A dedicated elite body of men - tough and professional - One of the army's oldest regiments, originating in 1685 from Troops of Horse raised by King James II.

However - when they're off duty........

http://www.putfile.com/media.php?n=way_to_armadillo


----------



## plan_D (May 18, 2005)

Awesome.

The insurgency doesn't stand a chance when you've got men with organisation like that against 'em.


----------



## FLYBOYJ (May 18, 2005)

Great!


----------



## Medvedya (May 18, 2005)

The video was popular - very popular. In fact it did this!

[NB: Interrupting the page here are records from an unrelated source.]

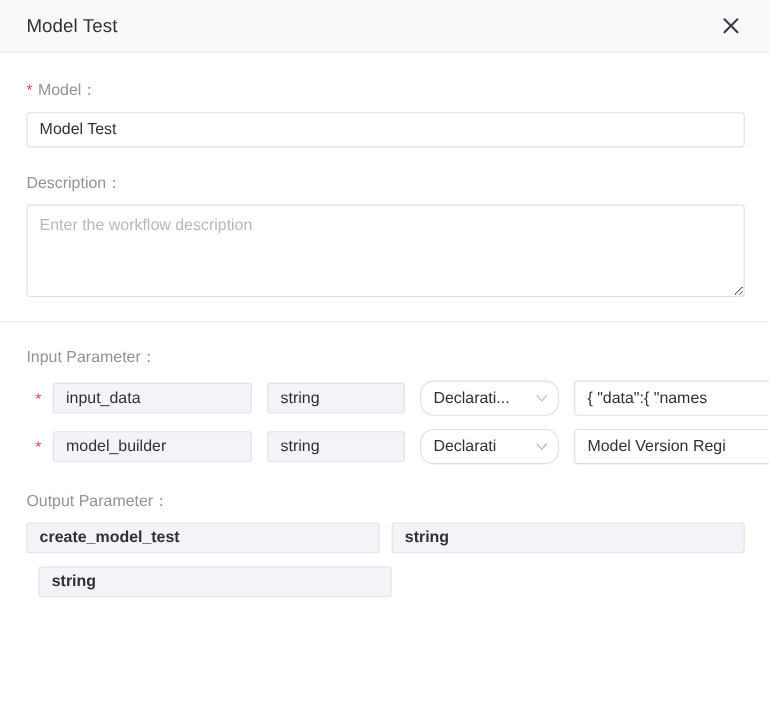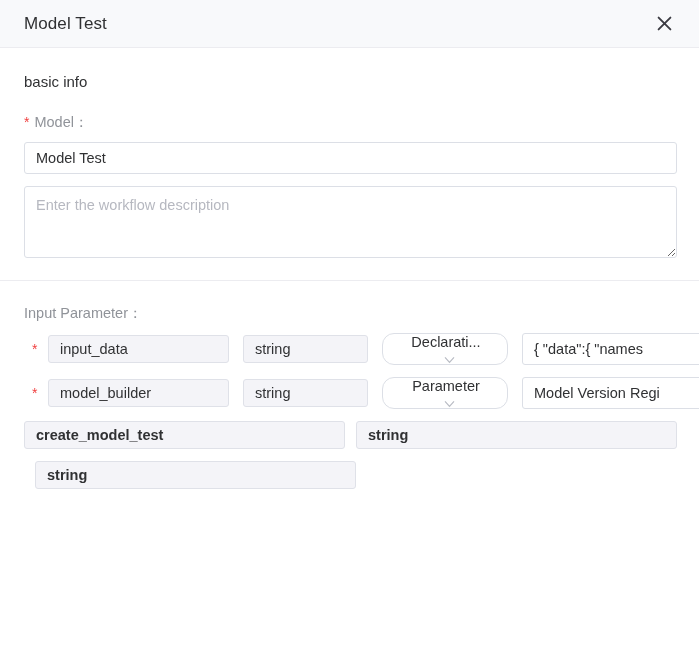"basic info" div.section-title { html: <div>basic info</div> -> none }
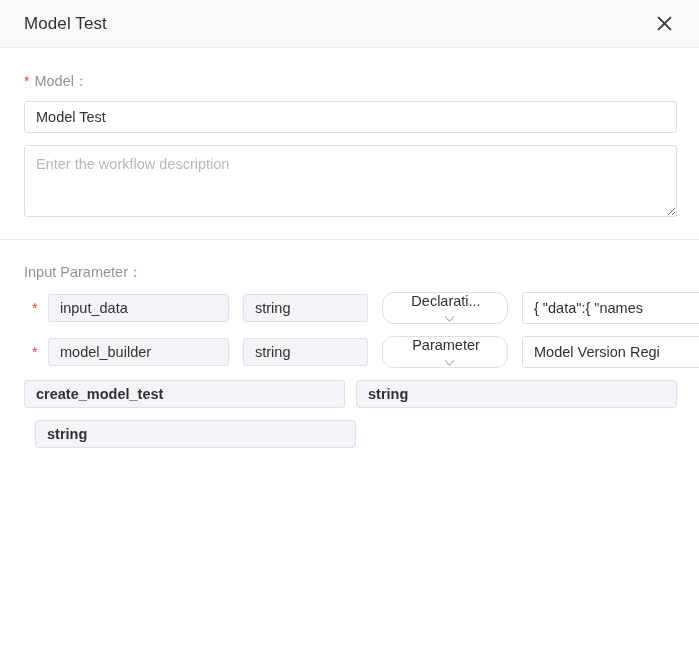"Description：" div.field-label { html: none -> <div> <span>Description：</span> </div> }
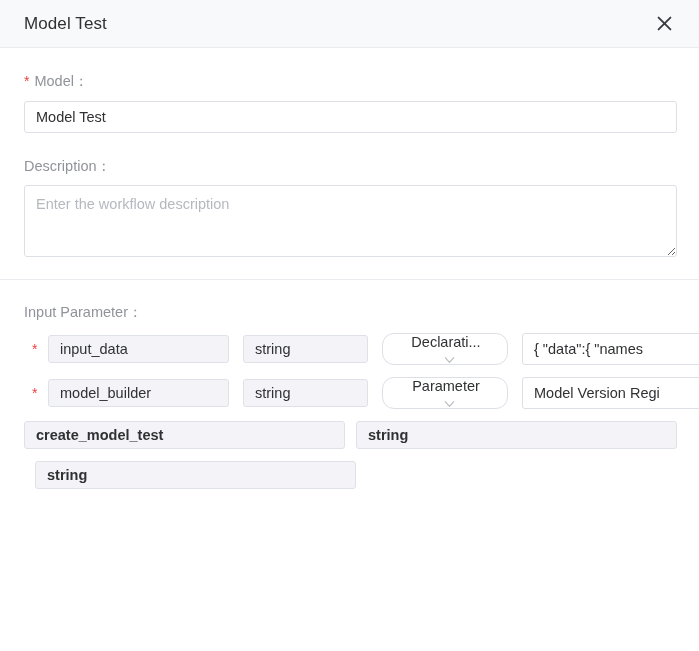"Enter the workflow description" .desc-textarea { height: 72px -> 84px }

http://news.bbc.co.uk/2/hi/uk_news/4554083.stm


----------



## cheddar cheese (May 18, 2005)

Wow, brilliant


----------



## Nonskimmer (May 18, 2005)

Awesome!


----------



## trackend (May 18, 2005)

It just goes to show how muffed up the MOD's kit is if even Tony Christie can knacker it


----------



## BombTaxi (May 18, 2005)

Ha, Id seen that but didnt realise it was the Dragoons! Just goes to show what an elite training does for you!


----------



## the lancaster kicks ass (May 19, 2005)

yeah that's brilliant..........


----------



## the lancaster kicks ass (May 28, 2005)

even my mum liked it!!


----------



## evangilder (May 28, 2005)

Somehow I missed this one on the first go round. Pretty cool. Amazing what bored soldiers can come up with.


----------